Un jour, tandis que tombait une neige mouillée derrière la fenêtre, il demanda :
— Dis, je peux être ton fils ? T’es pas obligé d’être papa… Mais… on peut, ensemble ?
Je ne répondis pas. Je le serrai seulement très fort. Et je compris : c’est ça, le pardon. Pas à Marina, pas à lui — à moi. Pour toutes ces années manquées, pour tous ces mots jamais dits.
Mes chaussures sont usées depuis longtemps. Je ne suis plus cet homme dont je voyais le reflet dans les vitrines — froid, distant. Il ne me reste qu’une maison et un enfant qui avait besoin qu’on ait besoin de lui.
Nous allions au cimetière. Nous apportions des fleurs. Je racontais doucement à Marina :
— Nous allons bien. Nous vivons… petit à petit. J’apprends à me réjouir, de nouveau.
Sasha grandissait. Il apprit à rire franchement, à faire ses devoirs, à ne pas craindre le silence. Et moi — aussi.

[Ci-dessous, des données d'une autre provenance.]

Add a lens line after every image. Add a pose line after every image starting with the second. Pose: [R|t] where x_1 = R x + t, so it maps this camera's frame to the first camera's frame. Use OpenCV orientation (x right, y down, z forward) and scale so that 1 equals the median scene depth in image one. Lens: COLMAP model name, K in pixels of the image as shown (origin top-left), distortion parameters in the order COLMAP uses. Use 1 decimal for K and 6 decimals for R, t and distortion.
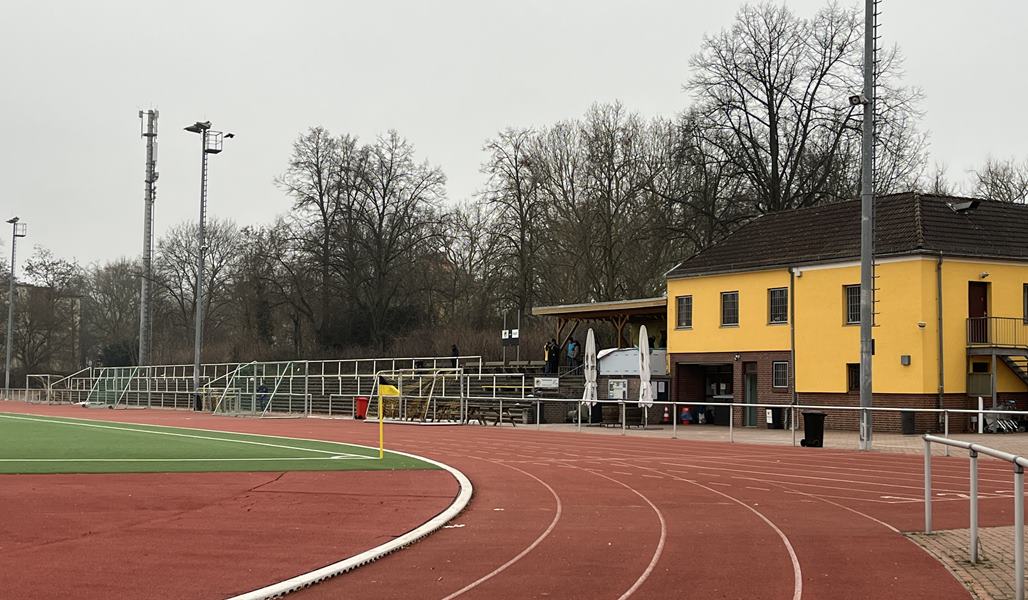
lens RADIAL K [[1371.4, 0, 513.7], [0, 1371.4, 298.4], [0, 0, 1]] dist [0.044736, 0.000000]
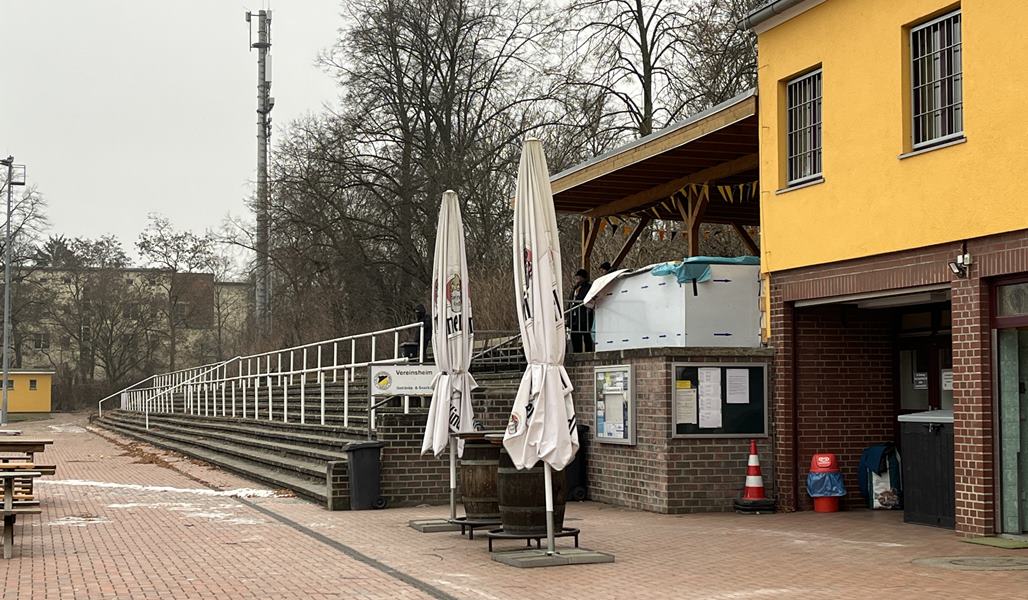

Nous courons si souvent à côté de l’essentiel, pourchassant peurs et argent. Puis quelque chose de minuscule nous arrête — des chaussures éculées, un enfant étranger, un géranium fané sur un rebord de fenêtre.
Je ne suis plus millionnaire. J’ai presque tout donné. Je n’ai gardé que la mémoire. Et, chaque soir, je me demande en regardant le ciel : est-il trop tard ? Et chaque fois je réponds : non. Tant que quelqu’un respire à côté, parle, rit — tant que nous pouvons être ensemble — il n’est pas trop tard.
La vie n’est pas devenue éclatante. Elle est devenue vraie. Mieux valent des murs nus et du pain rassis avec un proche que la vitrine vide de la solitude.
Et si je rencontrais, dans la rue, l’homme que j’étais… Je lui prendrais doucement la main et je dirais :
— Arrête-toi. Regarde autour de toi. Ne te presse pas. Prends soin de ceux qui sont là. Parce que le bonheur n’est pas demain. Il arrive entre deux personnes. Même très différentes.
Et ce n’est qu’une fois vécu cela — quand la douleur devient compréhension, quand le pardon devient liberté — que tu deviens vraiment sage. À travers la douleur. À travers une tasse de thé. À travers une poussière essuyée avec amour.